Task goal: Lines with "Ethereum": how many are there in the listing below? Reply with the number only.

Materials provided:
____________________
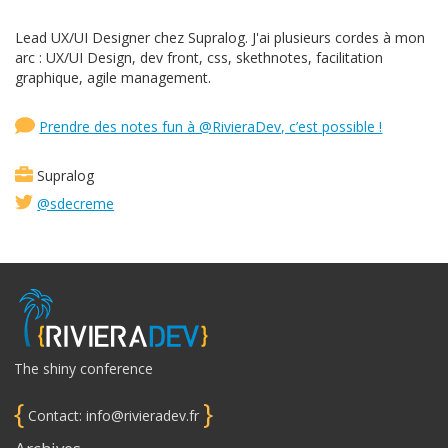
Lead UX/UI Designer chez Supralog. J'ai plusieurs cordes à mon
arc : UX/UI Design, dev front, css, skethnotes, facilitation
graphique, agile management.
Prendre des notes fun à @RivieraDev, c’est possible !
Supralog
@sdecreme
The shiny conference
{
}
Contact: info@rivieradev.fr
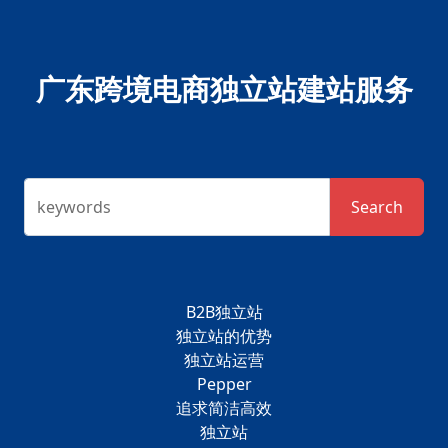
广东跨境电商独立站建站服务
keywords
Search
B2B独立站
独立站的优势
独立站运营
Pepper
追求简洁高效
独立站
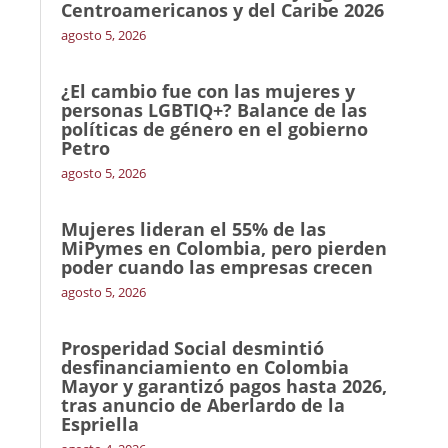
Centroamericanos y del Caribe 2026
agosto 5, 2026
¿El cambio fue con las mujeres y
personas LGBTIQ+? Balance de las
políticas de género en el gobierno
Petro
agosto 5, 2026
Mujeres lideran el 55% de las
MiPymes en Colombia, pero pierden
poder cuando las empresas crecen
agosto 5, 2026
Prosperidad Social desmintió
desfinanciamiento en Colombia
Mayor y garantizó pagos hasta 2026,
tras anuncio de Aberlardo de la
Espriella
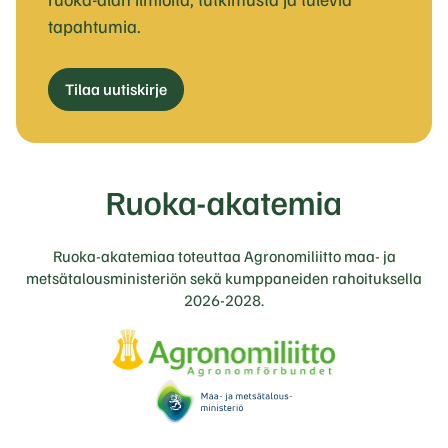
tapahtumia.
Tilaa uutiskirje
Ruoka-akatemiaa toteuttaa Agronomiliitto maa- ja
metsätalousministeriön sekä kumppaneiden rahoituksella
2026-2028.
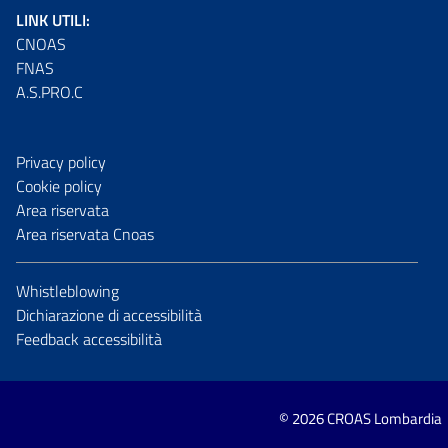
LINK UTILI:
CNOAS
FNAS
A.S.PRO.C
Privacy policy
Cookie policy
Area riservata
Area riservata Cnoas
Whistleblowing
Dichiarazione di accessibilità
Feedback accessibilità
© 2026 CROAS Lombardia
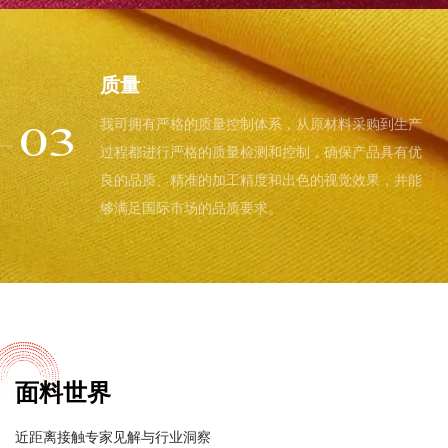
质量
我司拥有严格的质量控制体系，从原材料采购到生产
03
过程都进行严格的质量检测和控制，确保产品具有优
良的品质、精准的加工精度和出色的视觉效果，并能
够满足国际市场的品质要求。
面料世界
近距离接触专家见解与行业洞察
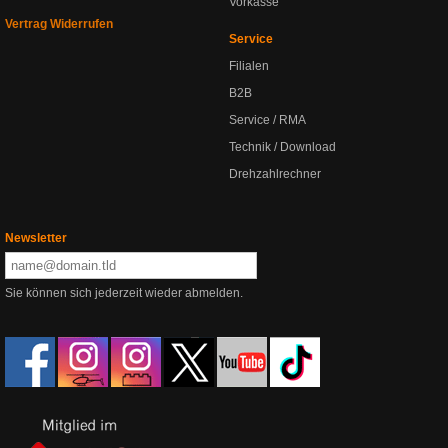
Vorkasse
Vertrag Widerrufen
Service
Filialen
B2B
Service / RMA
Technik / Download
Drehzahlrechner
Newsletter
Sie können sich jederzeit wieder abmelden.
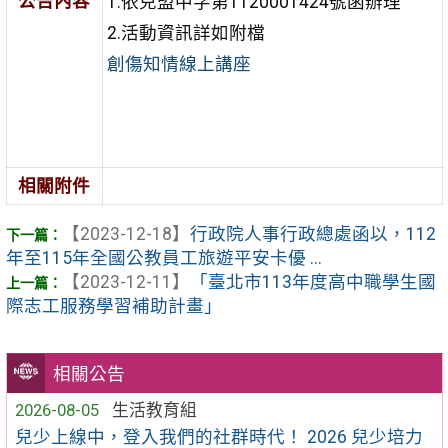
公告內容
1.依兒盟中字第1120001424號函辦理
2.活動資訊詳如附檔
創傷知情線上講座
相關附件
【2023-12-18】
行政院人事行政總處函以，112
年至115年全國公教員工旅遊平安卡優 ...
【2023-12-11】
「臺北市113年度高中職學生國
際志工服務學習補助計畫」
相關公告
2026-08-05
生活教育組
兒少上線中，登入我們的社群時代！ 2026 兒少培力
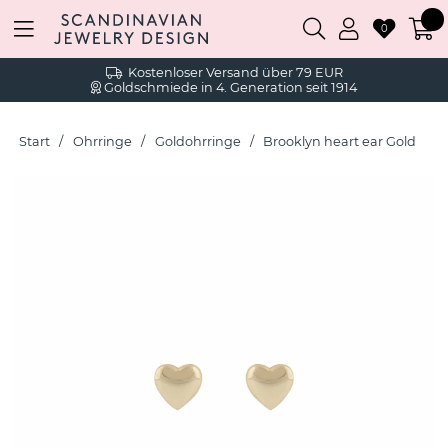
0
Kostenloser Versand über 79 EUR
Goldschmiede in 4. Generation seit 1914
Start
Ohrringe
Goldohrringe
Brooklyn heart ear Gold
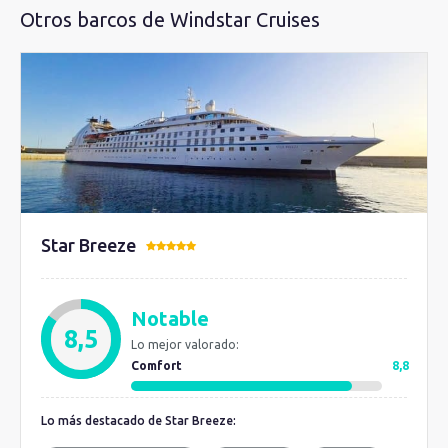
Otros barcos de Windstar Cruises
Star Breeze
Notable
8,5
Lo mejor valorado:
Comfort
8,8
Lo más destacado de Star Breeze:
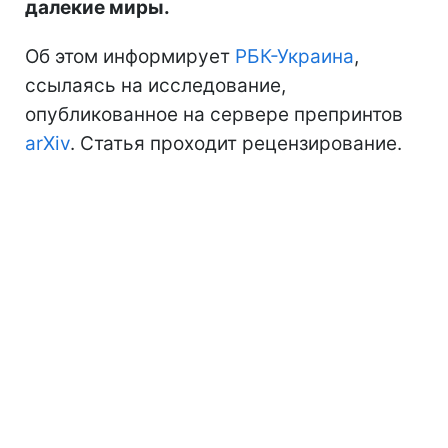
далекие миры.
Об этом информирует
РБК-Украина
,
ссылаясь на исследование,
опубликованное на сервере препринтов
arXiv
. Статья проходит рецензирование.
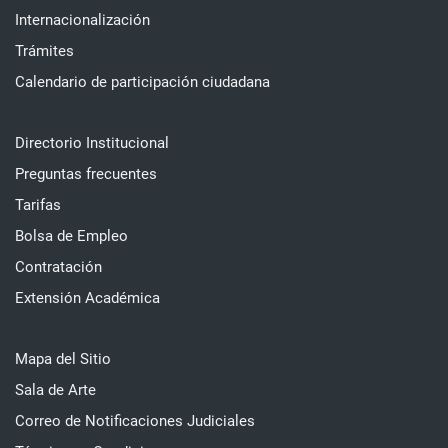
Internacionalización
Trámites
Calendario de participación ciudadana
Directorio Institucional
Preguntas frecuentes
Tarifas
Bolsa de Empleo
Contratación
Extensión Académica
Mapa del Sitio
Sala de Arte
Correo de Notificaciones Judiciales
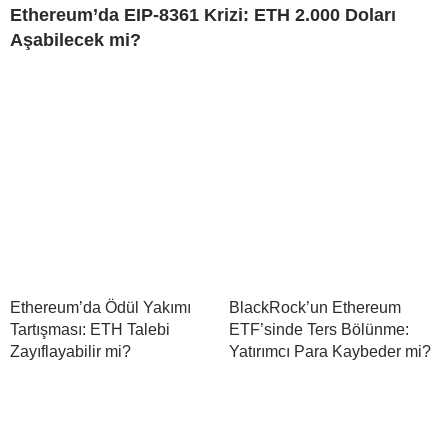
Ethereum’da EIP-8361 Krizi: ETH 2.000 Doları
Aşabilecek mi?
Ethereum’da Ödül Yakımı
BlackRock’un Ethereum
Tartışması: ETH Talebi
ETF’sinde Ters Bölünme:
Zayıflayabilir mi?
Yatırımcı Para Kaybeder mi?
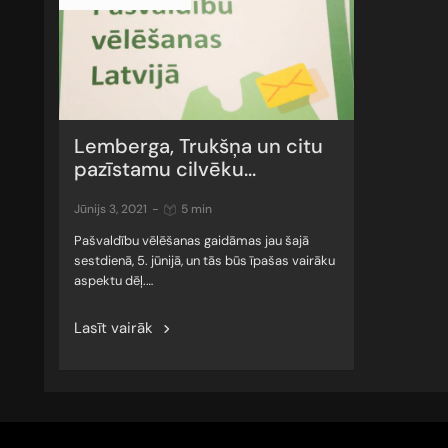
Lemberga, Trukšņa un citu
pazīstamu cilvēku...
jūnijs 3, 2021
-
5 min
Pašvaldību vēlēšanas gaidāmas jau šajā
sestdienā, 5. jūnijā, un tās būs īpašas vairāku
aspektu dēļ.…
Lasīt vairāk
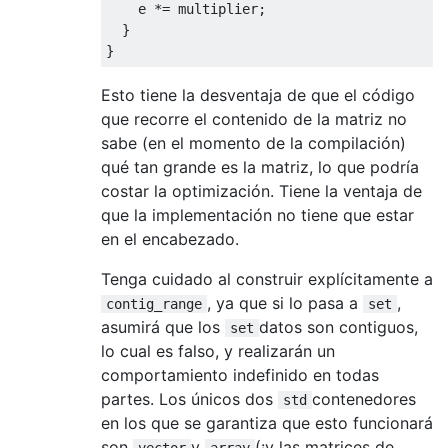
    e 
*=
 multiplier
;
}
}
Esto tiene la desventaja de que el código
que recorre el contenido de la matriz no
sabe (en el momento de la compilación)
qué tan grande es la matriz, lo que podría
costar la optimización. Tiene la ventaja de
que la implementación no tiene que estar
en el encabezado.
Tenga cuidado al construir explícitamente a
, ya que si lo pasa a
,
contig_range
set
asumirá que los
datos son contiguos,
set
lo cual es falso, y realizarán un
comportamiento indefinido en todas
partes. Los únicos dos
contenedores
std
en los que se garantiza que esto funcionará
son
y
(¡y las matrices de
vector
array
____________________
Exercise result: 3